Neurosurgery 86:631–636, 2020
The resistivity index (RI) in cerebral venous sinus stenosis (VSS) has not been studied in patients with idiopathic intracranial hypertension (IIH).
OBJECTIVE: To evaluate the role of RI measured by quantitative magnetic resonance venogram (QMRV) as a noninvasive tool in the diagnosis of venous hypertension associated with VSS in IIH.
METHODS:Retrospective evaluation of 13 consecutive IIH patients who underwent venous sinus stenting at our institution between 2013 and 2018. Patients’demographics, clinical presentation, cerebral mean venous sinus pressure (MVP), and RI both pre- and poststenting were recorded. The baseline RI was also compared to a control group.

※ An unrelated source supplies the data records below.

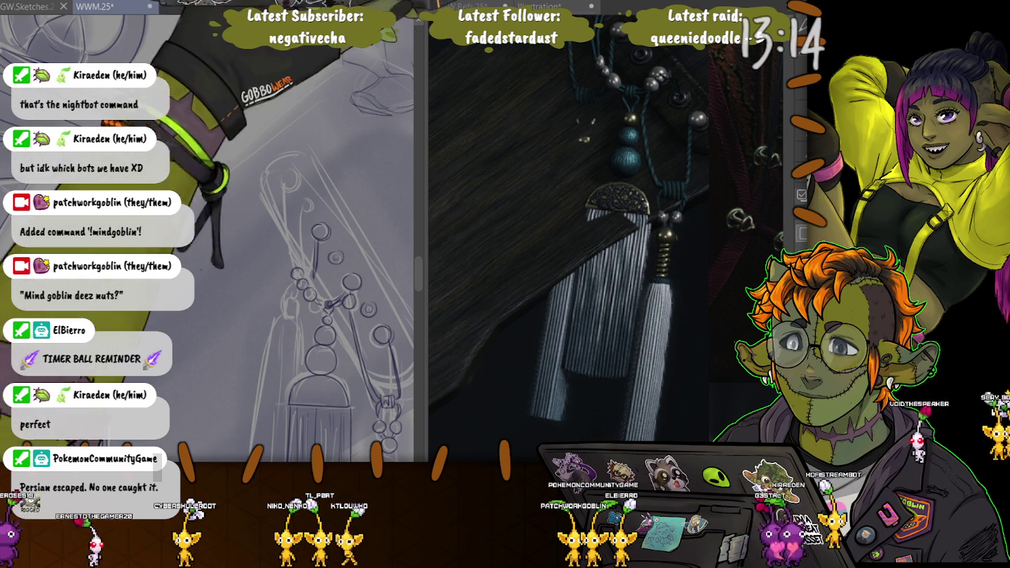
left_click_drag(485, 105, 502, 235)
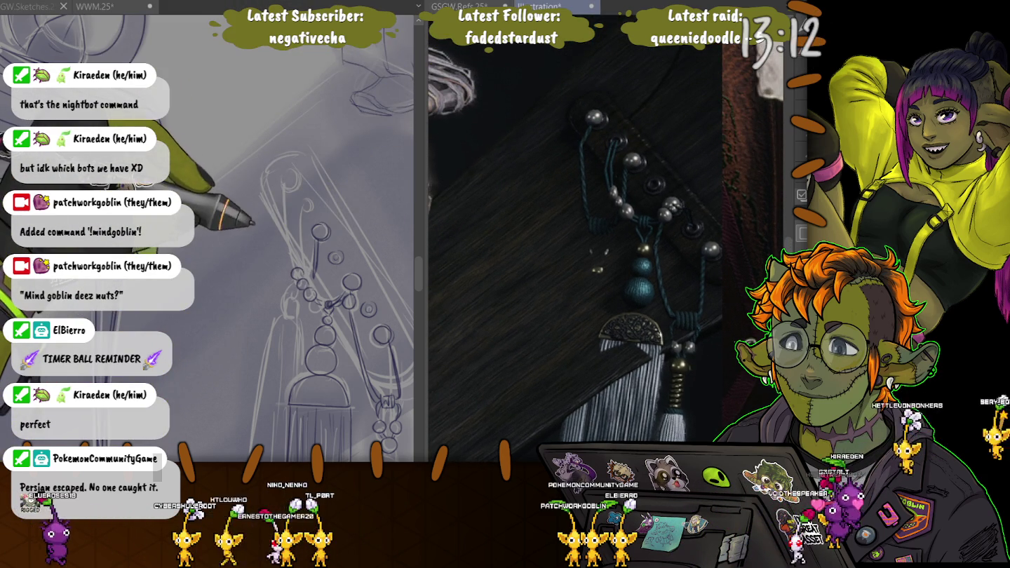
left_click(296, 238)
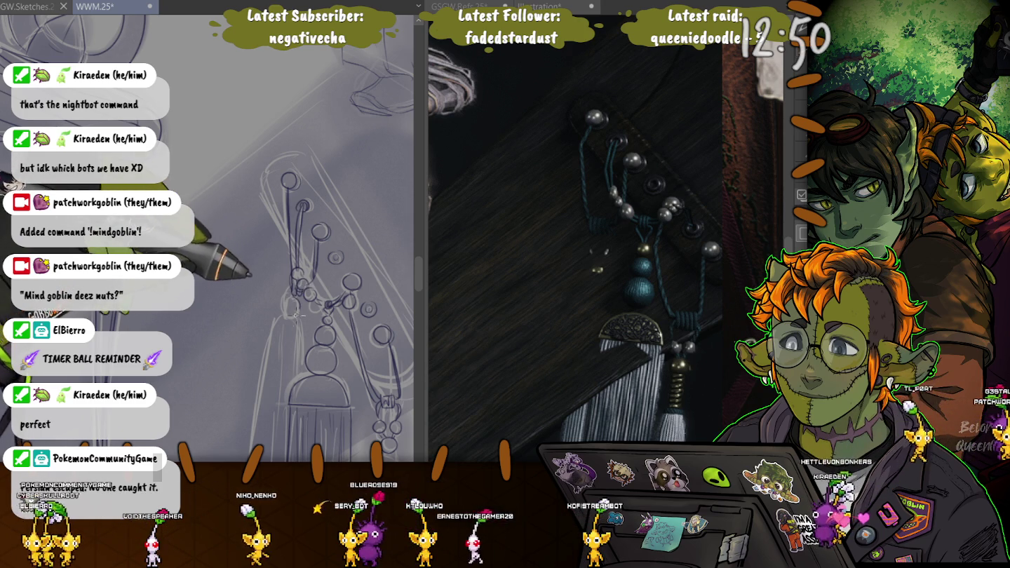
scroll(296, 316, "down", 3)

RESULTS: Among 13 patients of IIH, 11 had unilateral VSS in dominant sinus, whereas 2 had bilateral VSS. RI was significantly higher in IIH patients compared to the control group in the superior sagittal (SSS) and transverse sinuses (TS) (0.21 vs 0.11, P=.01 and 0.22 vs 0.13, P=.03, respectively). The MVP (in mm Hg) decreased significantly after venous sinus stenting in the SSS (41.9 to 22.5, P < .001) and TS (39.4 to 19.5, P < .001), which was also associated with a significant reduction of the RI (0.22 vs 0.17, P < .01 in SSS and 0.23 vs 0.17, P = .03 in TS) poststenting.
CONCLUSION: RI calculated using QMRV can serve as a noninvasive tool to aid in the diagnosis of hemodynamically significant VSS. The study had a small sample size, and larger multicenter studies would be required to validate the results further.